RECORDS SHOWN:
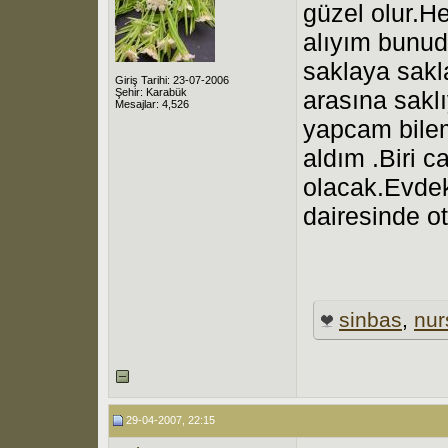
güzel olur.H
alıyım bunud
saklaya sakl
Giriş Tarihi: 23-07-2006
Şehir: Karabük
arasına sakl
Mesajlar: 4,526
yapcam bile
aldım .Biri 
olacak.Evdek
dairesinde o
sinbas
,
nur
29-04-2007, 22:15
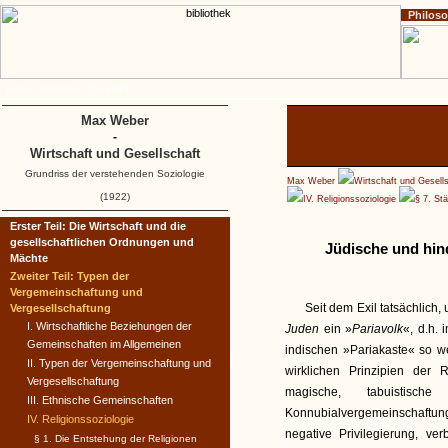
Philos
Home
Impressum
Copyright
Max Weber
-
Wirtschaft und Gesellschaft
Grundriss der verstehenden Soziologie
Max Weber
Wirtschaft und Gesell
(1922)
IV. Religionssoziologie
§ 7. St
Erster Teil: Die Wirtschaft und die
gesellschaftlichen Ordnungen und
Jüdische und hind
Mächte
Zweiter Teil: Typen der
Vergemeinschaftung und
Seit dem Exil tatsächlich,
Vergesellschaftung
I. Wirtschaftliche Beziehungen der
Juden
ein »
Pariavolk
«, d.h. 
Gemeinschaften im Allgemeinen
indischen »Pariakaste« so wen
II. Typen der Vergemeinschaftung und
wirklichen Prinzipien der 
Vergesellschaftung
magische, tabuistis
III. Ethnische Gemeinschaften
Konnubialvergemeinschaftu
IV. Religionssoziologie
negative Privilegierung, v
§ 1. Die Entstehung der Religionen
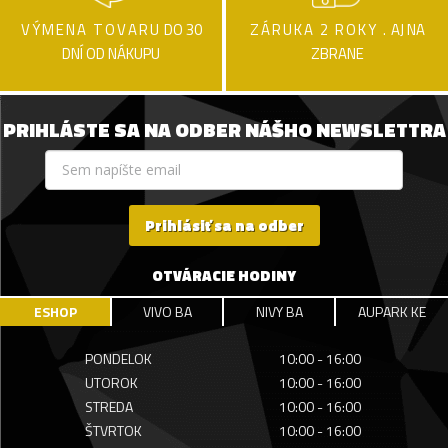
VÝMENA TOVARU
DO 30
ZÁRUKA 2 ROKY .
AJ NA
DNÍ OD NÁKUPU
ZBRANE
PRIHLÁSTE SA NA ODBER NÁŠHO NEWSLETTRA
Prihlásiť sa na odber
OTVÁRACIE HODINY
ESHOP
VIVO BA
NIVY BA
AUPARK KE
PONDELOK
10:00 - 16:00
UTOROK
10:00 - 16:00
STREDA
10:00 - 16:00
ŠTVRTOK
10:00 - 16:00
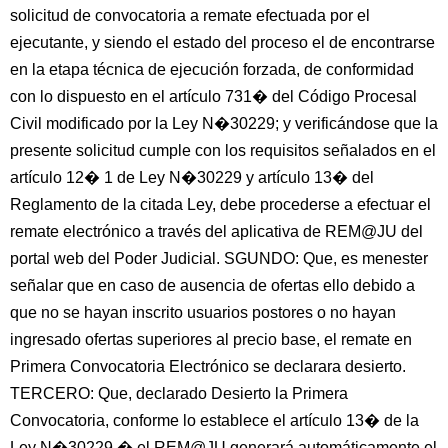
solicitud de convocatoria a remate efectuada por el
ejecutante, y siendo el estado del proceso el de encontrarse
en la etapa técnica de ejecución forzada, de conformidad
con lo dispuesto en el artículo 731� del Código Procesal
Civil modificado por la Ley N�30229; y verificándose que la
presente solicitud cumple con los requisitos señalados en el
artículo 12� 1 de Ley N�30229 y artículo 13� del
Reglamento de la citada Ley, debe procederse a efectuar el
remate electrónico a través del aplicativa de REM@JU del
portal web del Poder Judicial. SGUNDO: Que, es menester
señalar que en caso de ausencia de ofertas ello debido a
que no se hayan inscrito usuarios postores o no hayan
ingresado ofertas superiores al precio base, el remate en
Primera Convocatoria Electrónico se declarara desierto.
TERCERO: Que, declarado Desierto la Primera
Convocatoria, conforme lo establece el artículo 13� de la
Ley N�30229 � el REM@JU generará automáticamente el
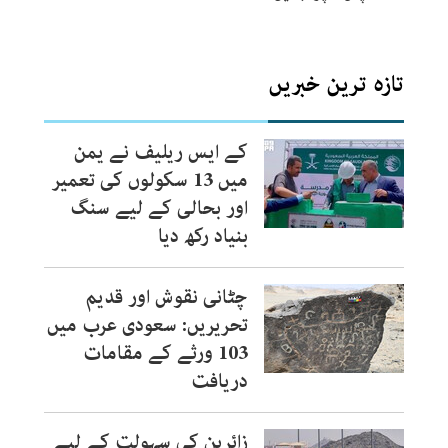
تازہ ترین خبریں
کے ایس ریلیف نے یمن
میں 13 سکولوں کی تعمیر
اور بحالی کے لیے سنگ
بنیاد رکھ دیا
چٹانی نقوش اور قدیم
تحریریں: سعودی عرب میں
103 ورثے کے مقامات
دریافت
زائرین کی سہولت کے لیے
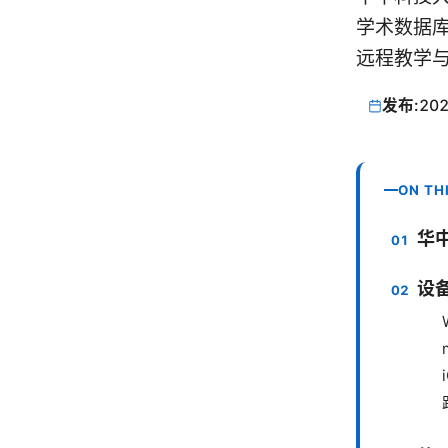
学术数据库镜像
远程教学与学习
发布:
202
ON TH
华中
设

YOUR INSTRUCTIONS: Extract the text read from each of the records above, line for line and unchanged, and leave the pictures out of your answer.

RESPONSE FOR THIS EXERCISE:
güzel olur.H
alıyım bunud
saklaya sakl
Giriş Tarihi: 23-07-2006
Şehir: Karabük
arasına sakl
Mesajlar: 4,526
yapcam bile
aldım .Biri 
olacak.Evdek
dairesinde o
sinbas
,
nur
29-04-2007, 22:15
Philos
Home
Impressum
Copyright
Max Weber
-
Wirtschaft und Gesellschaft
Grundriss der verstehenden Soziologie
Max Weber
Wirtschaft und Gesell
(1922)
IV. Religionssoziologie
§ 7. St
Erster Teil: Die Wirtschaft und die
gesellschaftlichen Ordnungen und
Jüdische und hind
Mächte
Zweiter Teil: Typen der
Vergemeinschaftung und
Seit dem Exil tatsächlich,
Vergesellschaftung
I. Wirtschaftliche Beziehungen der
Juden
ein »
Pariavolk
«, d.h. 
Gemeinschaften im Allgemeinen
indischen »Pariakaste« so wen
II. Typen der Vergemeinschaftung und
wirklichen Prinzipien der 
Vergesellschaftung
magische, tabuistis
III. Ethnische Gemeinschaften
Konnubialvergemeinschaftu
IV. Religionssoziologie
negative Privilegierung, v
§ 1. Die Entstehung der Religionen
VÝMENA TOVARU
DO 30
ZÁRUKA 2 ROKY .
AJ NA
DNÍ OD NÁKUPU
ZBRANE
PRIHLÁSTE SA NA ODBER NÁŠHO NEWSLETTRA
Prihlásiť sa na odber
OTVÁRACIE HODINY
ESHOP
VIVO BA
NIVY BA
AUPARK KE
PONDELOK
10:00 - 16:00
UTOROK
10:00 - 16:00
STREDA
10:00 - 16:00
ŠTVRTOK
10:00 - 16:00
solicitud de convocatoria a remate efectuada por el
ejecutante, y siendo el estado del proceso el de encontrarse
en la etapa técnica de ejecución forzada, de conformidad
con lo dispuesto en el artículo 731� del Código Procesal
Civil modificado por la Ley N�30229; y verificándose que la
presente solicitud cumple con los requisitos señalados en el
artículo 12� 1 de Ley N�30229 y artículo 13� del
Reglamento de la citada Ley, debe procederse a efectuar el
remate electrónico a través del aplicativa de REM@JU del
portal web del Poder Judicial. SGUNDO: Que, es menester
señalar que en caso de ausencia de ofertas ello debido a
que no se hayan inscrito usuarios postores o no hayan
ingresado ofertas superiores al precio base, el remate en
Primera Convocatoria Electrónico se declarara desierto.
TERCERO: Que, declarado Desierto la Primera
Convocatoria, conforme lo establece el artículo 13� de la
Ley N�30229 � el REM@JU generará automáticamente el
تازہ ترین خبریں
کے ایس ریلیف نے یمن
میں 13 سکولوں کی تعمیر
اور بحالی کے لیے سنگ
بنیاد رکھ دیا
چٹانی نقوش اور قدیم
تحریریں: سعودی عرب میں
103 ورثے کے مقامات
دریافت
زائرین کی سہولت کے لیے
学术数据库镜像
远程教学与学习
发布:
202
ON TH
华中
设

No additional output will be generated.